I always say my brain was divided into two parts, the addict, and the real Kristin. The real Kristin was still in there, screaming for help. I would get high and look in the mirror & the real Kristin would say “You deserve better than this.” After numerous attempts to get clean, I decided to try going to the methadone clinic , and guess what? My sobriety FINALLY stuck! I go to drug counseling twice a month, I see a therapist and a psychiatrist for my Bipolar disorder. Things started to get better. All those times I tried to get clean and couldn’t. I felt like I failed so many times, but really the only way you fail is if you quit trying.

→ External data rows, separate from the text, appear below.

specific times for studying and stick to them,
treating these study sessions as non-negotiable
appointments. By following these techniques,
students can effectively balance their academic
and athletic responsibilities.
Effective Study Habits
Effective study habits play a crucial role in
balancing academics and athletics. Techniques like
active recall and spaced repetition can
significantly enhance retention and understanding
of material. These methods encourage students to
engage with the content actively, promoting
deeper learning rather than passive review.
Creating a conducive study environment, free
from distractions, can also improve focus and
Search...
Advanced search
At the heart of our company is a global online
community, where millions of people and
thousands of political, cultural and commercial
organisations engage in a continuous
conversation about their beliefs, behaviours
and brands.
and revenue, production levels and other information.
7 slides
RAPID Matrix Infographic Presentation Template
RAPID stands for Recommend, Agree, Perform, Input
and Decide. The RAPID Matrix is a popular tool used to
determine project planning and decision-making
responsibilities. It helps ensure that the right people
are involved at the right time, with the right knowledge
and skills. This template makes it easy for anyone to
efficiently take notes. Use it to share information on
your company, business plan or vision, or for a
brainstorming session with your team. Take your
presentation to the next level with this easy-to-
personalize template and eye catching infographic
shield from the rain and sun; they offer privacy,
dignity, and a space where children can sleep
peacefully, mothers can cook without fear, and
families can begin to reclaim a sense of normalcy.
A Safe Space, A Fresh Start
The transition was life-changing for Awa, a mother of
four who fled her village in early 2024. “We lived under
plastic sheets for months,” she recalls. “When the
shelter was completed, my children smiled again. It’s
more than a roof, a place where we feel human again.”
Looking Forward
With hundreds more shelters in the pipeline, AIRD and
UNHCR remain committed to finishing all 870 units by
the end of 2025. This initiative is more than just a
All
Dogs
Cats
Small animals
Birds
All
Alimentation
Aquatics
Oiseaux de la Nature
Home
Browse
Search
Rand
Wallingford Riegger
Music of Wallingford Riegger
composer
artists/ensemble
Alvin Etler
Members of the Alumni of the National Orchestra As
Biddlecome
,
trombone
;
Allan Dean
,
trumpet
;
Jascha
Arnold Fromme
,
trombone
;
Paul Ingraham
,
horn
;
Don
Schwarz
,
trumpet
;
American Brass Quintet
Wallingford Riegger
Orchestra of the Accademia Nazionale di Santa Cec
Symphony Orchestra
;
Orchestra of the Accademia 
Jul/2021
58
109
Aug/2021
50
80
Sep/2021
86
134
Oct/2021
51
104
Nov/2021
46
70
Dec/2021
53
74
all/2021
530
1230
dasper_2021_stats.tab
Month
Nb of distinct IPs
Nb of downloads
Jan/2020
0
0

 As I type these words on my keyboard, I am doing so with only one thing in mind… To tell you there Is hope for you. You can be happy. You can be the person you’ve always wanted to be. I wont lie, it’s going to be hard sometimes, and some things just take good ole fashioned time. I now have 5 years of continuos sobriety. But I still remember how lost I used to feel. I never thought I could have the life I have now. 

I thought happiness was something I would never find. Now I know that happiness is something that comes from within you. I sabotaged my life in the past. I fought for recovery. Anything that’s good is worth fighting for, you must learn to embrace the struggle, there is light just around the corner. You are never too lost to be saved. Please keep trying.